ONE BIG THING: FAQs ABOUT LA’S $13 BILLION BUDGET
How does the budget work?
The city budget dictates how we spent our money for the upcoming fiscal year, which begins July 1st.
First, about a month before it’s set to be voted on, the Mayor releases her proposed budget, which comes from conversations with the public, all the city departments, and councilmembers. Over the next few weeks, councilmembers, city departments, and the Mayor all have meetings and negotiations over which priorities they want to fund for the upcoming year.
A couple weeks before the budget vote, City Council’s budget committee formalizes amendments to the Mayor’s proposal based on each councilmembers’ negotiations.
Then, the full City Council votes on the budget, and if passed, it goes to the Mayor for her signature so it can be officially adopted.
Will the homelessness funding actually make a difference?

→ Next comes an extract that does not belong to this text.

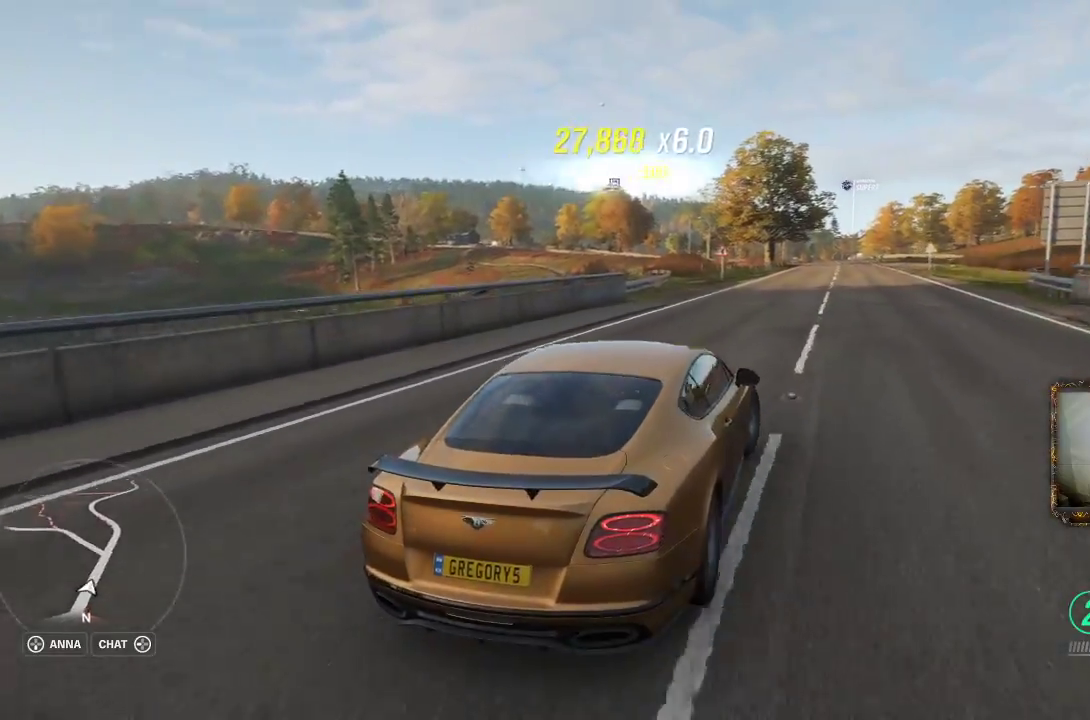
{"buttons": ["R2"], "left_stick": "up-left", "right_stick": "center", "events": [[33, "left_stick", "up-right"], [433, "left_stick", "up-left"]]}
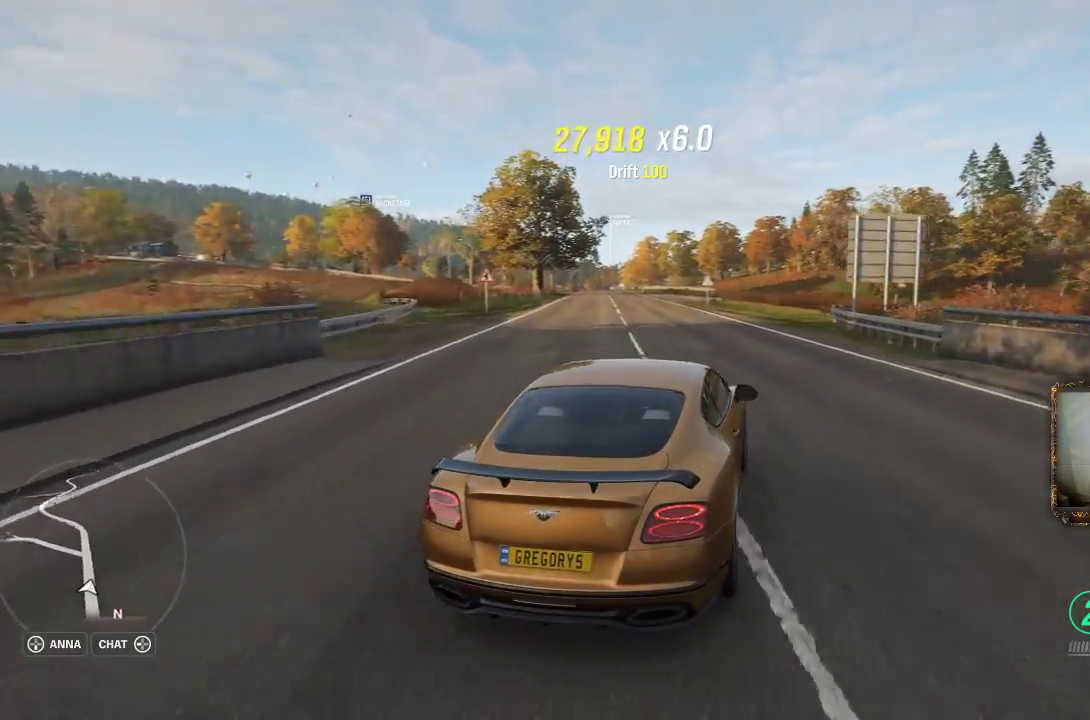
{"buttons": ["R2"], "left_stick": "left", "right_stick": "center", "events": [[67, "left_stick", "left"]]}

We allocated an unprecedented $1.3 billion to solving homelessness through services and housing in this budget. As recently as 2015, we were only spending one-tenth of that, and 90% of it was going to enforcement. This year’s budget has changed that dramatically.
So even though we are facing enormous challenges when it comes to homelessness, that also means we have so much room for improvement. For example, the city has fewer than 400 beds for the over 3,000 unhoused individuals in our district, leading to a nightly occupancy rate between 97%-100% in CD13.
With these investments, we can finally begin to meaningfully expand our capacity to help our unhoused neighbors with interim and permanent housing, so they aren’t forced to live in the streets.
Why vote “yes” on the budget given its flaws?
This budget was very far from perfect, and we’re still not where we want to be, but the budget that was passed is still by far the most progressive budget in the history of LA. It represents the first step on the path toward the City we deserve, and it shows that the city is finally taking our homelessness crisis seriously.
In the weeks leading up to the budget vote, we were successfully able to shift around hundreds of millions of dollars for community investment and services that will lift families out of poverty, keep people in their homes, and bring folks out of homelessness.
Even though a “no” vote would have signaled that we still have a long way to go to get where we need to be, it wouldn’t have changed the result of the budget.
I want our city budget to solve homelessness, build more affordable housing, give us true public safety, build out a world class public transit system, and fix our broken infrastructure. Does this budget get us there? No, but we are closer than ever before. And next year, we'll get even closer.
Is the budget final?
No. Even though City Council passed the “final” budget, we’ll still have the chance to reallocate money and make changes every quarter. The budget is a yearlong process, and we need your help, your comments, your calls, and your support to continue pushing our public money in the right direction.
Read Beverly Press’ on what services are coming to Hollywood from the budget
Two More Quick Hits!
1. Robot Dog Passes City Council, Setting a Dangerous Precedent for Automated and Biased Policing
On Tuesday, despite enormous community opposition, City Council approved LAPD's use of a "robot dog." During the contentious meeting before the vote, the machine’s manufacturer refused to tell us how much they’ll profit off of this. And LAPD tried to deny their own data showing how technology like drones are disproportionately used to target Black and brown communities.
The vote’s outcome was extremely disheartening, but we must keep pushing to make our communities safer and to fight back against policies that'll hurt our most vulnerable residents.
Check out our social media thread with clips from the meeting
2. Sanctuary City Ordinance Passes Committee (again)
After passing through City Council’s Civil Rights Committee, our Sanctuary City Ordinance with Councilmembers Eunisses Hernandez and Nithya Raman was approved by the Public Safety Committee this week, and it will move to the full City Council for a vote.
Now more than ever, we need to enshrine Sanctuary City protections into law so that all residents, regardless of documentation status, can interact with the government without fear of retribution or deportation.